Data extract

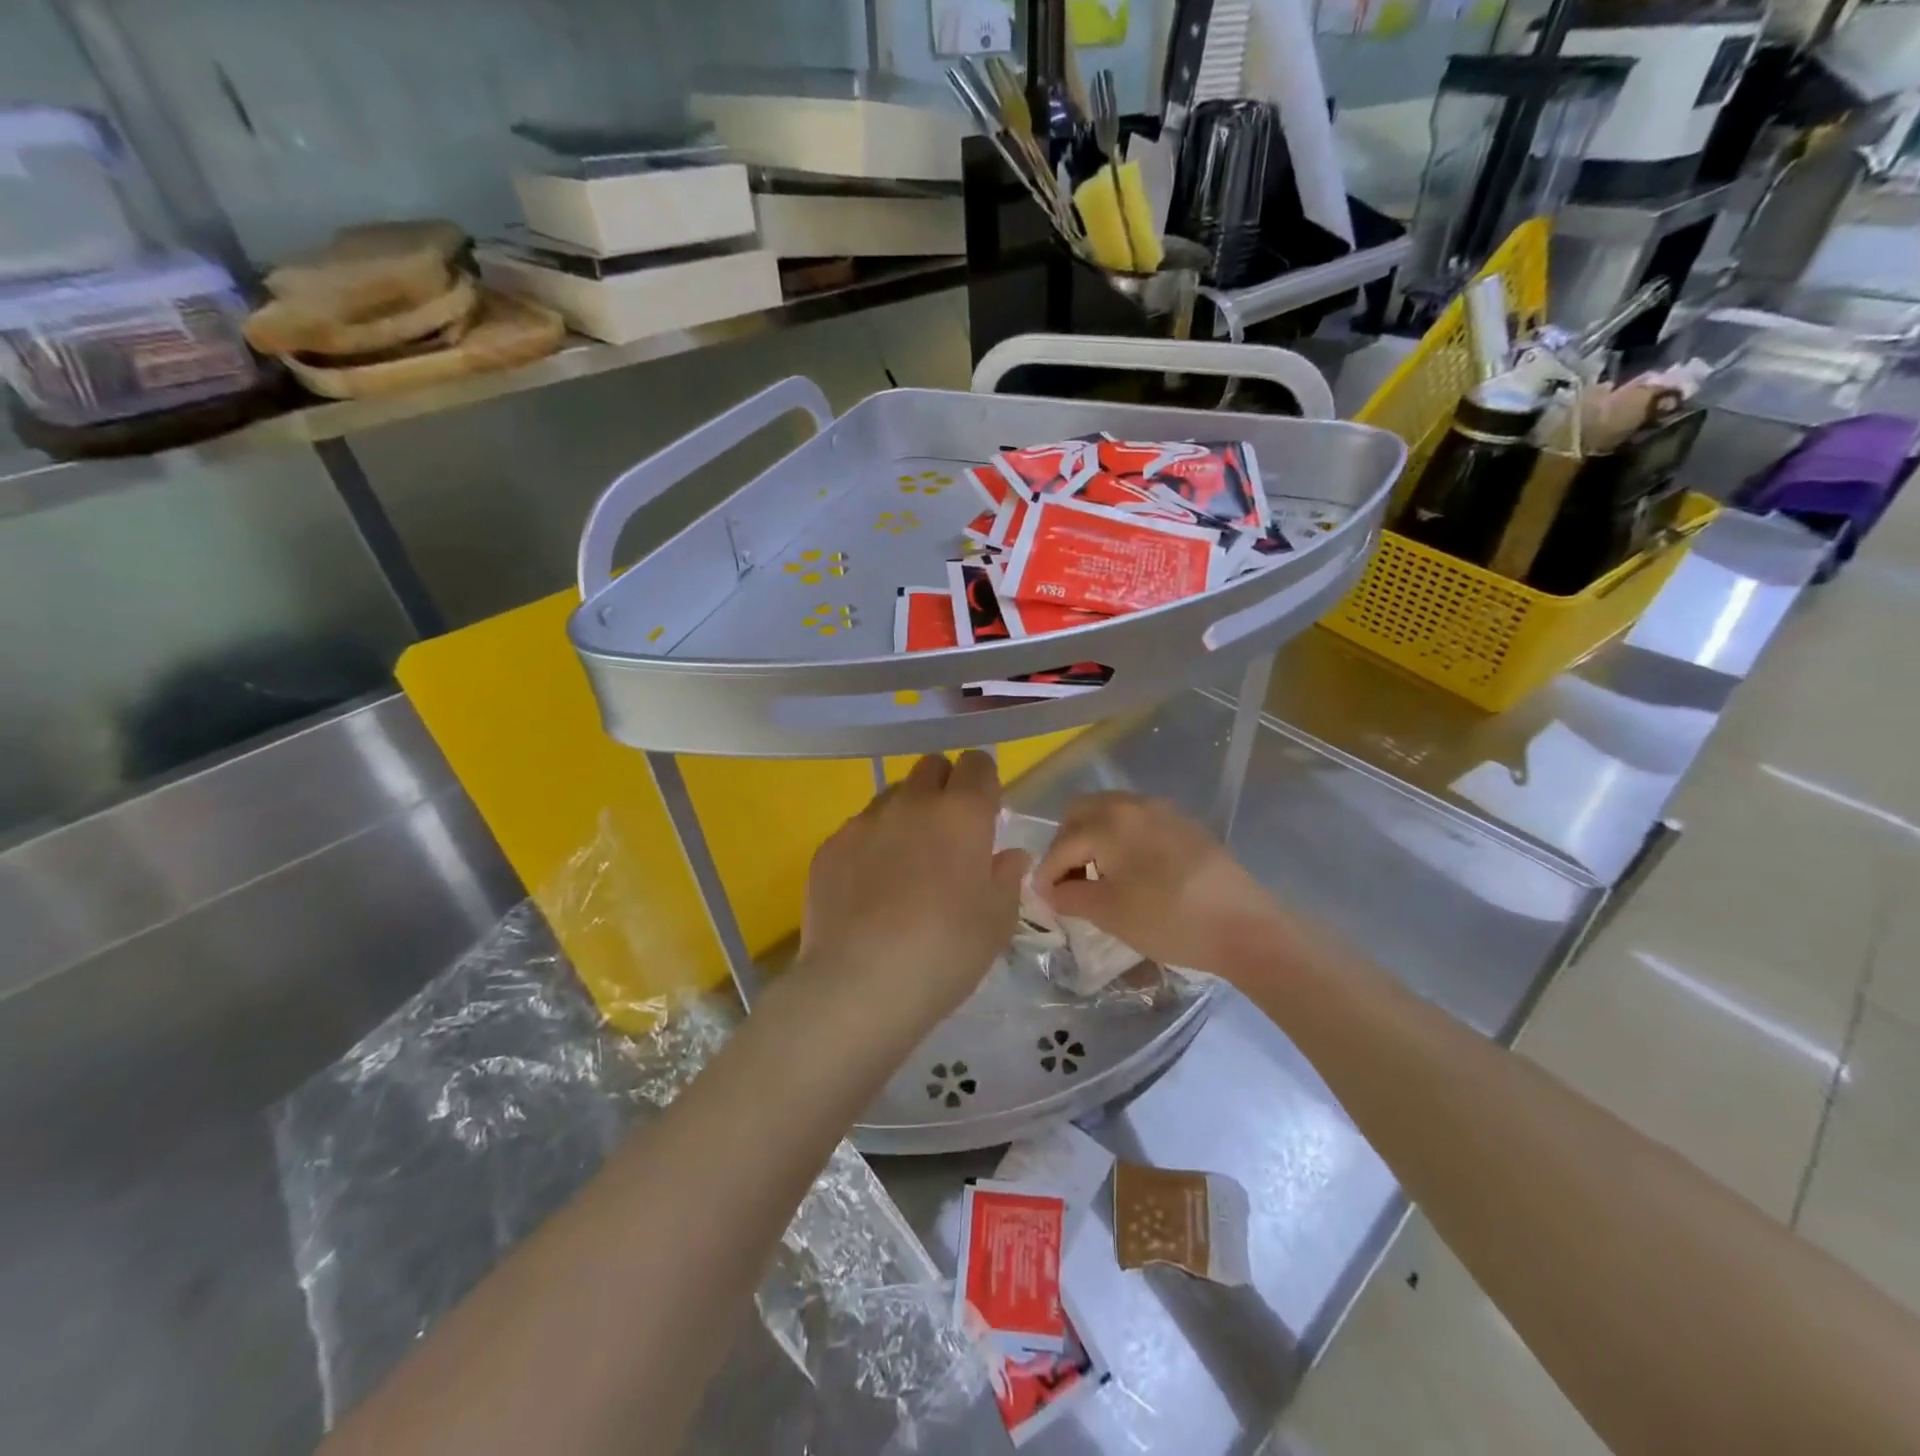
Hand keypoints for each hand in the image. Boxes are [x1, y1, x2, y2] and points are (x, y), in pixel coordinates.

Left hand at [796, 752, 1027, 1034]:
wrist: (860, 984)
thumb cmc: (946, 951)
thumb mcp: (996, 921)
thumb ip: (1006, 878)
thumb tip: (1008, 856)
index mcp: (962, 813)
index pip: (978, 764)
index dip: (983, 782)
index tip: (985, 811)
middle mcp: (912, 803)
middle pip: (931, 767)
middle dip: (944, 787)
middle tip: (948, 832)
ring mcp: (865, 822)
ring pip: (892, 796)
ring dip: (906, 813)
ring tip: (905, 862)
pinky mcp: (830, 846)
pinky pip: (858, 830)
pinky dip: (870, 845)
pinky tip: (868, 888)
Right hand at [1032, 792, 1285, 975]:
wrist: (1244, 926)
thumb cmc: (1169, 920)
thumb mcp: (1109, 913)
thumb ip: (1069, 896)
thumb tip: (1050, 890)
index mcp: (1108, 822)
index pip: (1061, 844)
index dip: (1047, 874)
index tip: (1044, 900)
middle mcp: (1131, 804)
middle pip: (1080, 813)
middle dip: (1066, 844)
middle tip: (1069, 880)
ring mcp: (1161, 810)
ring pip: (1109, 812)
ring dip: (1093, 838)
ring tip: (1099, 877)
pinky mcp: (1184, 823)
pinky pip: (1136, 821)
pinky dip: (1121, 838)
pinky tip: (1132, 872)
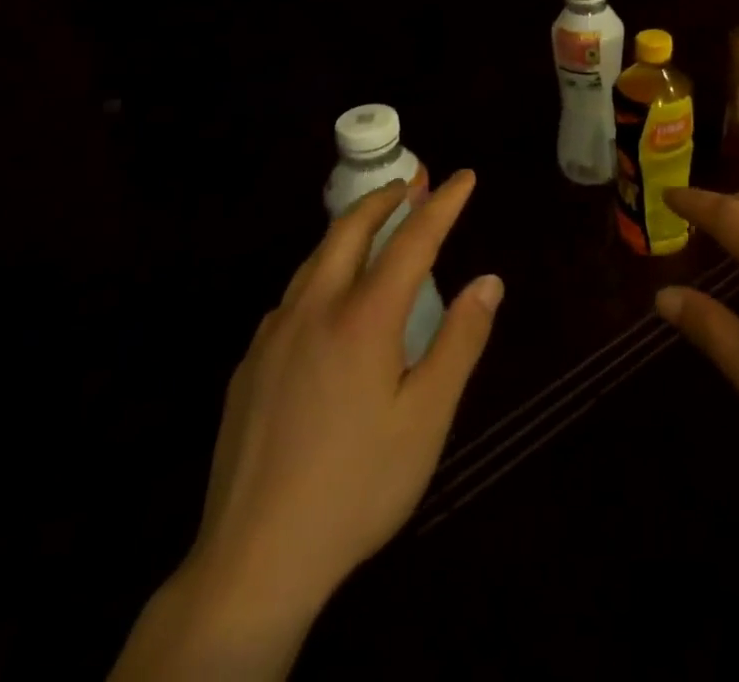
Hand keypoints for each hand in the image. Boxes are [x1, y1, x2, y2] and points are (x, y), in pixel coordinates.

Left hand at [112, 170, 501, 680]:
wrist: (252, 560)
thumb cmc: (357, 485)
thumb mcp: (427, 418)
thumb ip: (460, 342)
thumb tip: (489, 282)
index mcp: (364, 317)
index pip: (412, 240)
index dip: (442, 204)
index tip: (464, 177)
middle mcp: (315, 309)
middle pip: (350, 230)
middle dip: (385, 198)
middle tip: (413, 182)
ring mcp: (274, 335)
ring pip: (314, 258)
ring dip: (350, 229)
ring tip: (375, 224)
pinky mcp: (249, 365)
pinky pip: (293, 296)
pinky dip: (321, 272)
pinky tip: (328, 300)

Task item
Go through the material above, find each line with the string "thumb", and copy it.

Solved exercise
thumb cmc: (946, 951)
thumb mcp: (996, 921)
thumb ip: (1006, 878)
thumb tip: (1008, 856)
thumb cmc: (1169, 920)
thumb mcp: (1109, 913)
thumb ip: (1069, 896)
thumb tip: (1050, 890)
thumb cmc: (357, 485)
thumb mcp: (427, 418)
thumb ip: (460, 342)
thumb tip: (489, 282)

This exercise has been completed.